Balance and flexibility can lead to a more productive workforce
Two high-profile leaders have recently garnered media attention for their drastically different attitudes toward work-life balance.
Yahoo CEO Marissa Mayer became the topic of conversation this month regarding her remarks in a Bloomberg interview in which she discussed working 130-hour weeks during Google’s early days and stated that she can “tell you which startups will succeed, without even knowing what they do” based on whether or not employees were working on the weekend.
Mayer was criticized by some for her 2013 directive cancelling the telecommuting option for Yahoo employees. A leaked memo from Yahoo HR said the rationale was “to become the absolute best place to work, communication and collaboration will be important, so we need to be working side-by-side.”
Meanwhile, a purported 2014 staff memo from Vice President Joseph Biden resurfaced this month in which he encouraged staffers to take off work to attend milestone family events and handle other important family matters. In the memo, Biden said “This is very important to me. In fact, I will go so far as to say that if I find out that you are working with me while missing important family responsibilities, it will disappoint me greatly.”
These examples show two seemingly opposite approaches to work—approaches that can drastically affect employee’s work-life balance—but which tactic is more productive for the organization?
SIOP Fellow Dr. Wendy Casper says there’s merit to both.
“For long-term organizational success, you need to have elements of Joseph Biden’s approach,” said Casper, a professor in the University of Texas at Arlington Department of Management who studies work-life balance. “When you support your employees, they will pay you back as part of the social contract. But there’s also a grain of truth in what Marissa Mayer says about needing to spend time together to foster teamwork and collaboration.”

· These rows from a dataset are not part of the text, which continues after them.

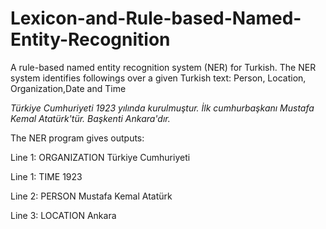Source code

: # Lexicon-and-Rule-based-Named-Entity-Recognition
A rule-based named entity recognition system (NER) for Turkish. The NER system identifies followings over a given Turkish text:  Person, Location, Organization,Date and Time

*Türkiye Cumhuriyeti 1923 yılında kurulmuştur. 
İlk cumhurbaşkanı Mustafa Kemal Atatürk'tür. 
Başkenti Ankara'dır.*

The NER program gives outputs:

Line 1: ORGANIZATION Türkiye Cumhuriyeti  

Line 1: TIME 1923 

Line 2: PERSON Mustafa Kemal Atatürk  

Line 3: LOCATION Ankara 


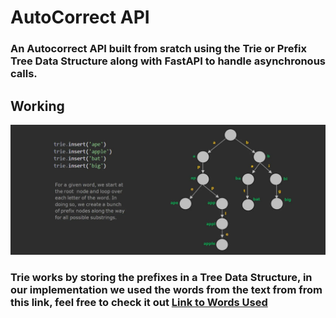# AutoCorrect API
### An Autocorrect API built from sratch using the Trie or Prefix Tree Data Structure along with FastAPI to handle asynchronous calls.

## Working 
![](Trie.jpg)
### Trie works by storing the prefixes in a Tree Data Structure, in our implementation we used the words from the text from from this link, feel free to check it out [Link to Words Used](https://github.com/dwyl/english-words/blob/master/words_alpha.txt)

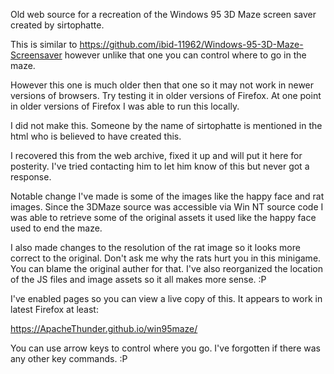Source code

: Old web source for a recreation of the Windows 95 3D Maze screen saver created by sirtophatte.

This is similar to https://github.com/ibid-11962/Windows-95-3D-Maze-Screensaver however unlike that one you can control where to go in the maze.

However this one is much older then that one so it may not work in newer versions of browsers. Try testing it in older versions of Firefox.
At one point in older versions of Firefox I was able to run this locally.

I did not make this. Someone by the name of sirtophatte is mentioned in the html who is believed to have created this.

I recovered this from the web archive, fixed it up and will put it here for posterity. I've tried contacting him to let him know of this but never got a response.

Notable change I've made is some of the images like the happy face and rat images.
Since the 3DMaze source was accessible via Win NT source code I was able to retrieve some of the original assets it used like the happy face used to end
the maze.

I also made changes to the resolution of the rat image so it looks more correct to the original. Don't ask me why the rats hurt you in this minigame.
You can blame the original auther for that. I've also reorganized the location of the JS files and image assets so it all makes more sense. :P


I've enabled pages so you can view a live copy of this. It appears to work in latest Firefox at least:

https://ApacheThunder.github.io/win95maze/

You can use arrow keys to control where you go. I've forgotten if there was any other key commands. :P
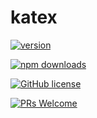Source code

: # katex

[![version](https://img.shields.io/npm/v/@geometryzen/katex.svg)](https://www.npmjs.com/package/@geometryzen/katex) 

[![npm downloads](https://img.shields.io/npm/dm/@geometryzen/katex.svg)](https://npm-stat.com/charts.html?package=@geometryzen/katex&from=2022-09-01)

[![GitHub license](https://img.shields.io/badge/license-MIT-blue.svg)](./LICENSE)

[![PRs Welcome](https://img.shields.io/badge/PRs-welcome-brightgreen.svg)](./CONTRIBUTING.md)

It’s not an all or nothing proposition, Casper explained. Where Mayer went wrong was in completely eliminating telecommuting.
“If Marissa Mayer had taken a more moderate stance on bringing people into the office, setting certain times of the day or week when everybody was expected in the office so they could collaborate and then allowing flexibility for the rest, there probably wouldn’t have been such a backlash,” Casper explained.
Telecommuting can give people flexibility to address a variety of needs.
“Maybe someone needs to stay home to meet with the plumber; or maybe a worker in an urban area telecommutes to cut down on travel time during rush hour,” she said. “Or maybe someone telecommutes because of their biological clock, they’re just more effective working on an early or late schedule.”
The flexibility afforded by telecommuting can contribute to an employee’s sense of work-life balance. Work-life balance isn’t just nice to have, it can be very important for the organization’s bottom line. Casper cautioned that, without balance, people “head for burnout. They’re less productive and can’t do difficult complex work when they’re fatigued and tired.”
Balance may also be dynamic. There may be times when a person has to work overtime to push through a project, but that’s fine if that’s compensated with time away, Casper explained. There needs to be balance in the big picture.
Julie Holliday Wayne led a study accepted for publication in Personnel Psychology, on which Casper and fellow researchers Wayne Butts and Tammy Allen collaborated. The study examined different types of work-family balance: how satisfied and effective people feel in balancing work and family. Their research found that employee reports of feeling satisfied with balance was related to positive job attitudes and effectively balancing work and family was related to higher supervisor ratings of job performance—demonstrating that greater balance can be good for individuals, organizations, and families.
“It’s important to note,” Casper said, “that experiencing balance is a very individual thing. Different people will have different ratios of work and non-work involvement that foster balance, depending on what they’re passionate about and on what stage of their life they’re in. A person’s priorities may change over time, and roles that are more of a priority probably matter more in evaluating one’s balance.”